# ACTIVITY
Give back only the lines in the records below from the one with "coffee maker: present" to the one with "mug: present [101,986,204,1090]", both inclusive, word for word.

++++ DATASET ++++

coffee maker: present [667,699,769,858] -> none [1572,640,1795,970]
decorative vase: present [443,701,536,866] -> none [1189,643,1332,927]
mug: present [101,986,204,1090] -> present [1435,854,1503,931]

++++
++++ DATASET ++++

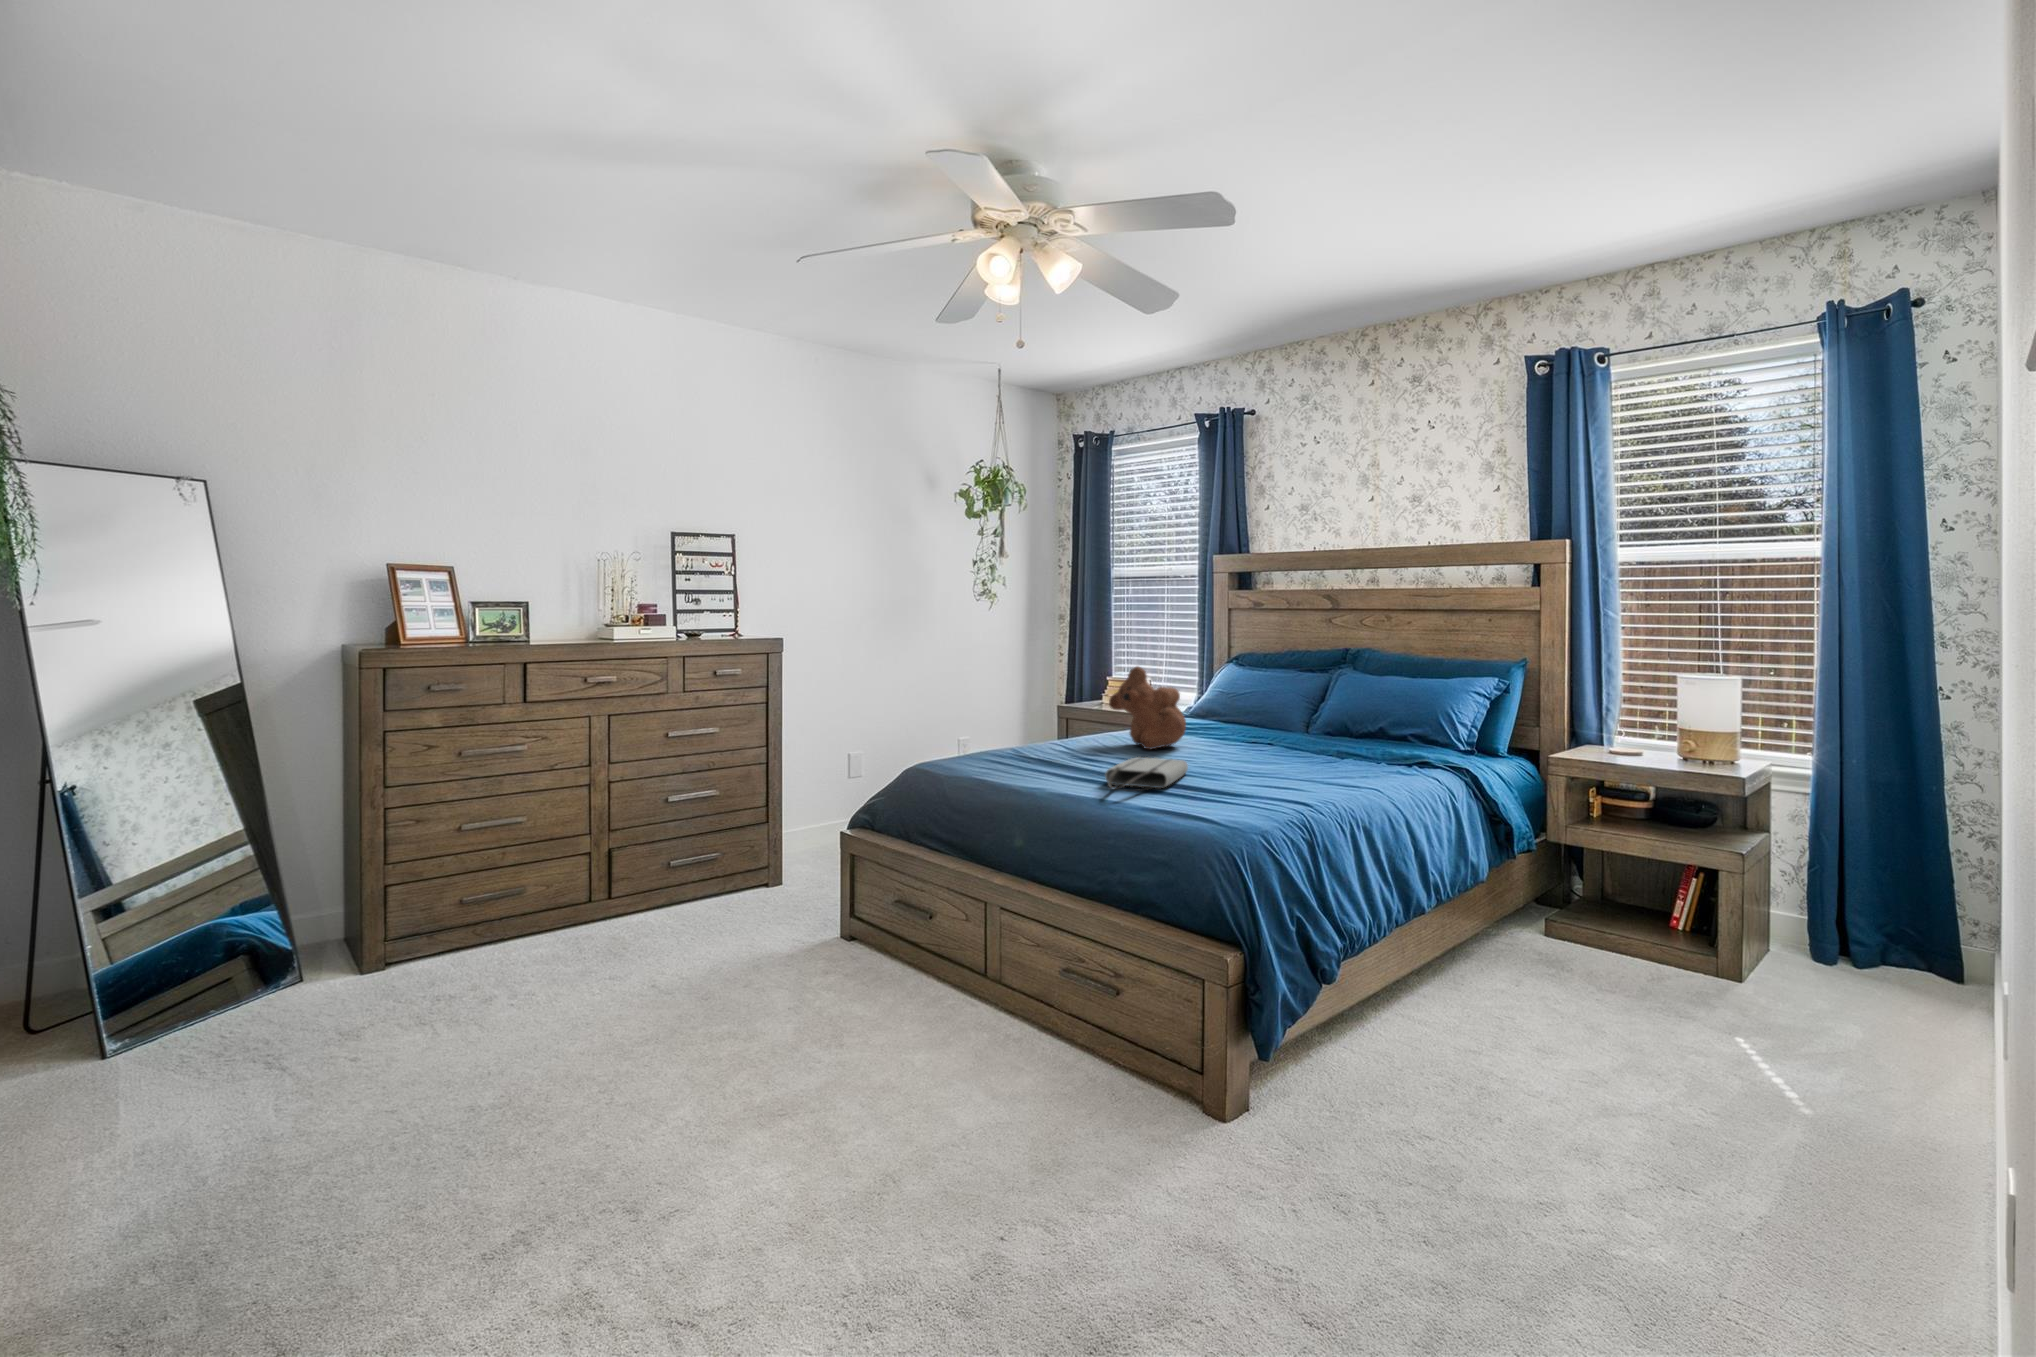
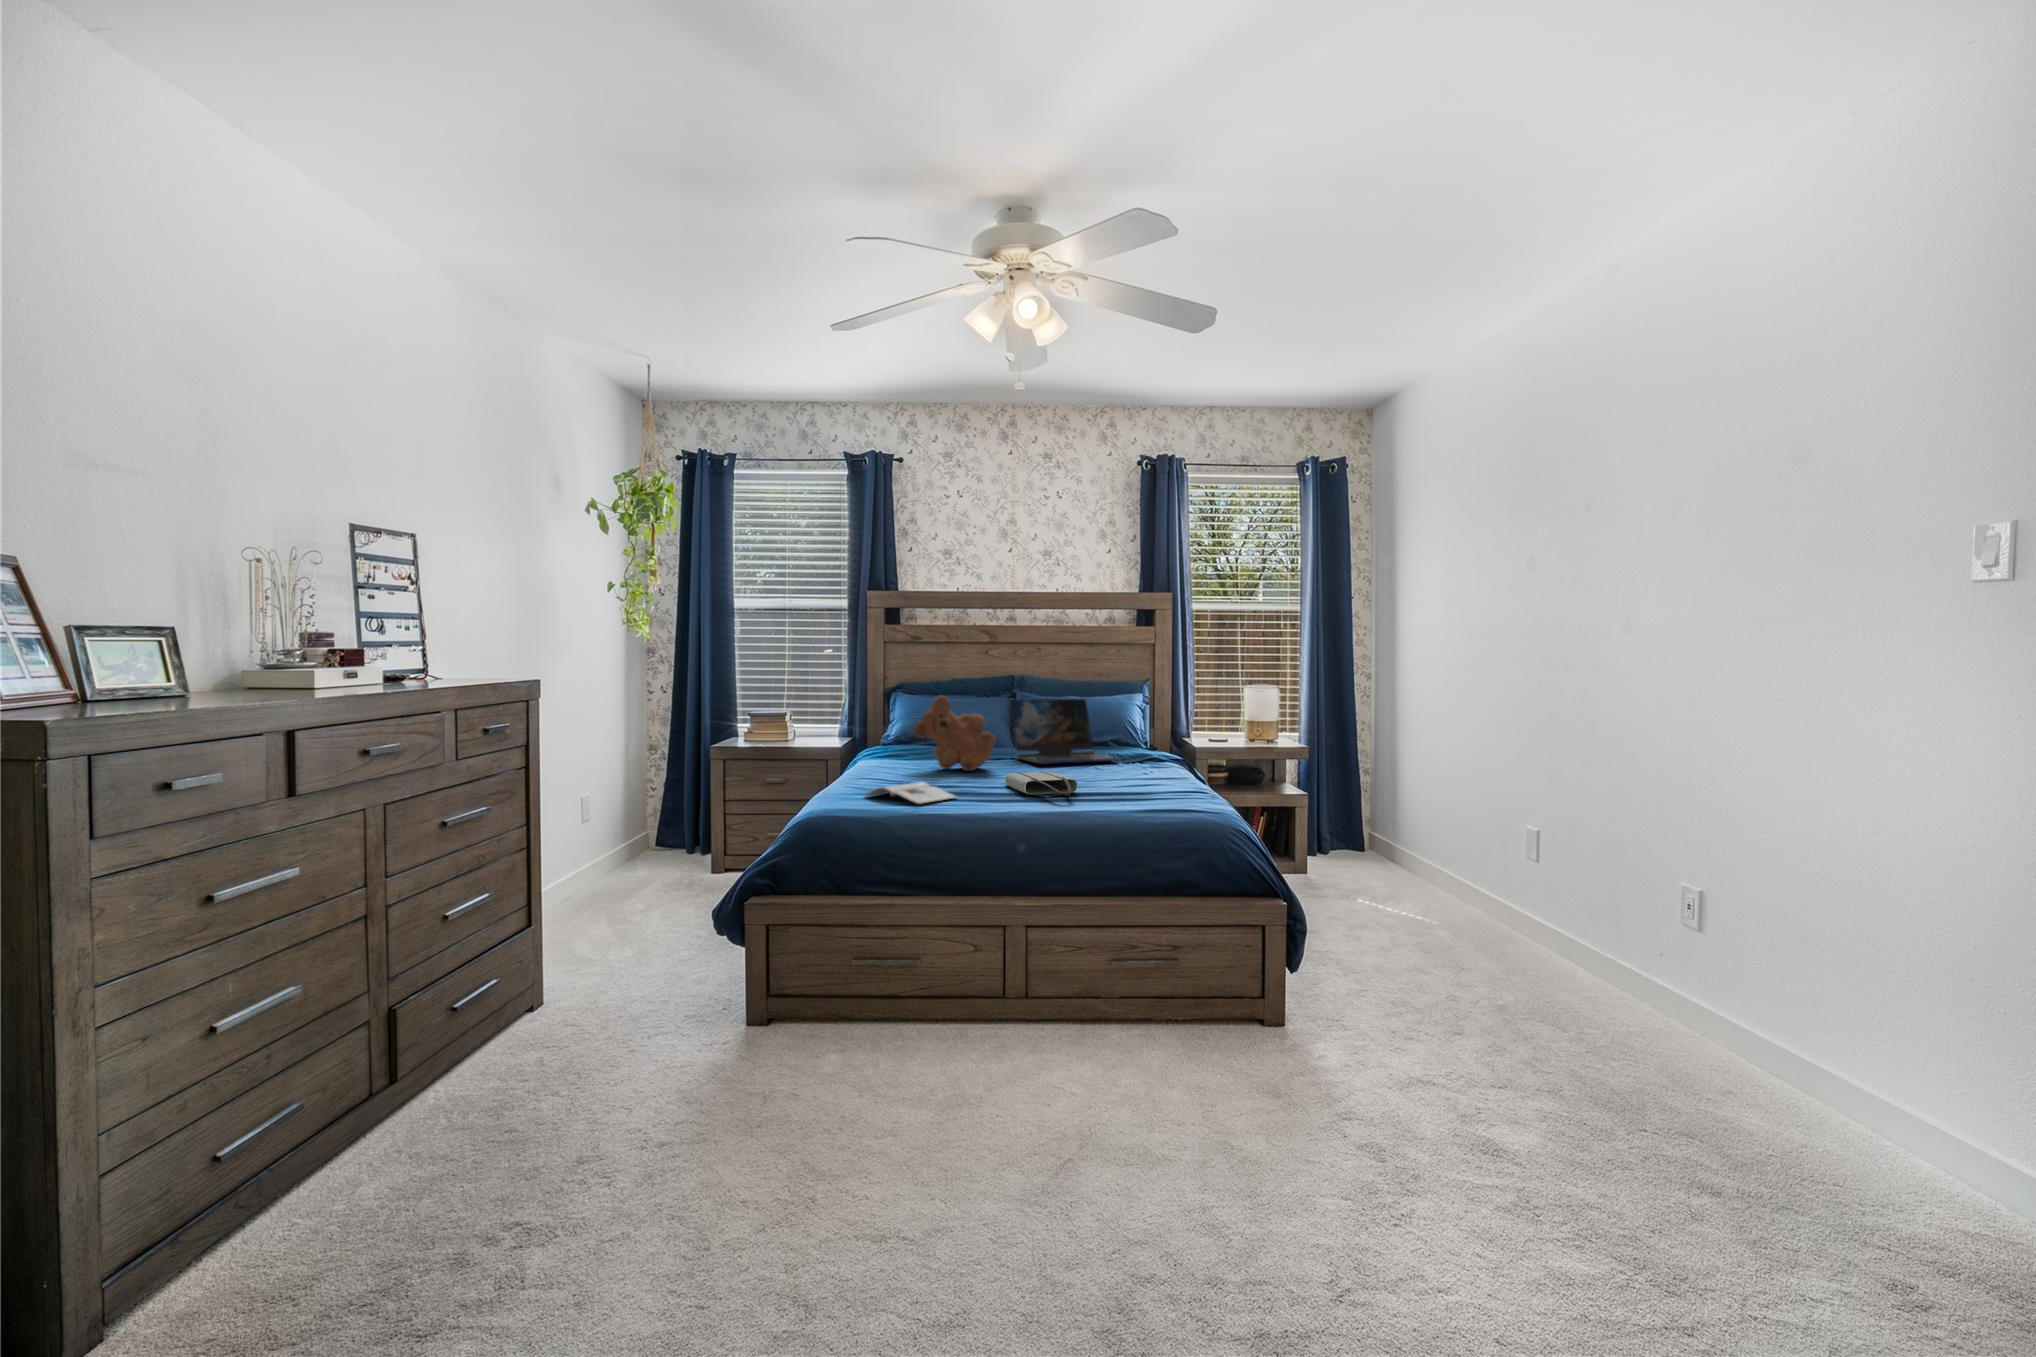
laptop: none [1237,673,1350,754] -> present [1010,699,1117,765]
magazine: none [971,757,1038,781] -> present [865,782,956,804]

++++

# ANSWER SPACE
coffee maker: present [667,699,769,858] -> none [1572,640,1795,970]
decorative vase: present [443,701,536,866] -> none [1189,643,1332,927]
mug: present [101,986,204,1090] -> present [1435,854,1503,931]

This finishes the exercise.